The Future Of Chimaera


Our team was certainly a little skeptical of Chimaera when we started working on this project. We were very concerned that the blockchain would severely limit what sort of gameplay we could do. Looking at competitors, many of them can barely be called games. However, as we’ve become familiar with the platform, it’s opened up more game ideas, and we’ve already been brainstorming what our next game will be on the platform. Right now, it’s limited to asynchronous games, but Chimaera has a planned feature called Side Chains which will allow for real time games including MMORPGs. We’re certainly very excited about that, but even without it, we’ve come to see the power of the system. Our scope was time constrained for Treat Fighter, but without that limitation, there are many options for bigger games that we’ve been discussing internally.

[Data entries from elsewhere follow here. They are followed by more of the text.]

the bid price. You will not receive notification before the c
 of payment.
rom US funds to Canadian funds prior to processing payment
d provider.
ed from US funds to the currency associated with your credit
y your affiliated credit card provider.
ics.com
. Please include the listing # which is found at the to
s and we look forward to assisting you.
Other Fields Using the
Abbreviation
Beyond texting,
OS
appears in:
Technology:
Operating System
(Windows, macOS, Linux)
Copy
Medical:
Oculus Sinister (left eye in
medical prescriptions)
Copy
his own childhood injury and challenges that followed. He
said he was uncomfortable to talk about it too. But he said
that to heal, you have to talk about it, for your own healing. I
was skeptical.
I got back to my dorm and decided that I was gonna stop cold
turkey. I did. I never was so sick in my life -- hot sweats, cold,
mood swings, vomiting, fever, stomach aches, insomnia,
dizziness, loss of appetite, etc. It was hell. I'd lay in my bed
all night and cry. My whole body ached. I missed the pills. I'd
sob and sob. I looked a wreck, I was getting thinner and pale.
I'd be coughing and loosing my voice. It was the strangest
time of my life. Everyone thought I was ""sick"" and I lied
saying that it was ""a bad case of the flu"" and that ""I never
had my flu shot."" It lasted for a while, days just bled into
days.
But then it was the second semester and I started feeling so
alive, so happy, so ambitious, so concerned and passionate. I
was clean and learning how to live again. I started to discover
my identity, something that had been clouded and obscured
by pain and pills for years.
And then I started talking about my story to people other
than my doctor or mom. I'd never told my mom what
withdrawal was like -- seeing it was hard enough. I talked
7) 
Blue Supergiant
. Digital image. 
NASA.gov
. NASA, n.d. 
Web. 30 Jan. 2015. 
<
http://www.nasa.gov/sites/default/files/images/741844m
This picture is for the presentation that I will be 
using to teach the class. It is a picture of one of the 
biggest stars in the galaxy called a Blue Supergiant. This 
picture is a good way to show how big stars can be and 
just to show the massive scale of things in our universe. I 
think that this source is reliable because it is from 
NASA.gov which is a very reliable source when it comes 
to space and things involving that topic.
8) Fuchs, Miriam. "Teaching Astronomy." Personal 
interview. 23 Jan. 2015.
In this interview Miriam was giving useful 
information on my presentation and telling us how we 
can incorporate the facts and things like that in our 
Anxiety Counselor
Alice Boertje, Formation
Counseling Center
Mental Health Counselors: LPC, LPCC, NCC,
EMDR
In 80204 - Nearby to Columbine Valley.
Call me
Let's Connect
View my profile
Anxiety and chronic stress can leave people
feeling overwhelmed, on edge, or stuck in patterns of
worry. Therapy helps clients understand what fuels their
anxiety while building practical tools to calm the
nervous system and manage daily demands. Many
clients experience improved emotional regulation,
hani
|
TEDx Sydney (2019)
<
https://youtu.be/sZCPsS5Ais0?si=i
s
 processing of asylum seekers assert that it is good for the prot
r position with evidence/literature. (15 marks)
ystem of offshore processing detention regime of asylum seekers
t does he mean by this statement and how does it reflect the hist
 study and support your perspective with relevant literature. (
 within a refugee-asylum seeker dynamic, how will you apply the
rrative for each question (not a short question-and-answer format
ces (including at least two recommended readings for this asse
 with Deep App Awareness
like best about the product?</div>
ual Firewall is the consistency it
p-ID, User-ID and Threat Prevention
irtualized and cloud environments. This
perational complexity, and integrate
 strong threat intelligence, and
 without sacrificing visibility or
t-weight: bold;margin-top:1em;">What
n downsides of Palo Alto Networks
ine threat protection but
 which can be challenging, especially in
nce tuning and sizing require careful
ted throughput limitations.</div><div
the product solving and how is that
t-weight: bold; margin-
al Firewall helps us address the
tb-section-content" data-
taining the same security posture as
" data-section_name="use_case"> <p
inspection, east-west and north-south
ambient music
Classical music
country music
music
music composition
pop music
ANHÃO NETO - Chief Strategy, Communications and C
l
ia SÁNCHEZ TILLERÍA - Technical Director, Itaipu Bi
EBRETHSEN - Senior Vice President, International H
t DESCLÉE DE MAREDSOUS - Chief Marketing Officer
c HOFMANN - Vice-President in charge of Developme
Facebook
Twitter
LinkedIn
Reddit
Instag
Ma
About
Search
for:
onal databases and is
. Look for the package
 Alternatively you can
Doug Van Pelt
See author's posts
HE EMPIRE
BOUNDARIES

On the flip side, once Side Chains are available, even something like an FPS or battle royale game would be amazing on the platform. If in game currency or items are sellable for CHI (which can be exchanged for real money), players could be monetarily rewarded for their skill in these games. e-Sports have become a big thing in recent years, and I believe that cryptocurrency backed games could push that movement even further. Plus, with the GSP, nobody will be able to cheat.

The big dream that I think a lot of people see in this technology is a shared user modifiable virtual world. Something like Minecraft or SecondLife, but completely decentralized and with a massive amount of players. Like SecondLife, people would flock to such an experience because of the money-making potential. One of the first big game projects I built was Multiverse3D. At various points in its life, it was a decentralized MMO where anyone could build their own part of the world. I think that Chimaera could be the best platform to bring this to life. It is still a ways off and would be a big undertaking, but it does seem possible on the Chimaera platform.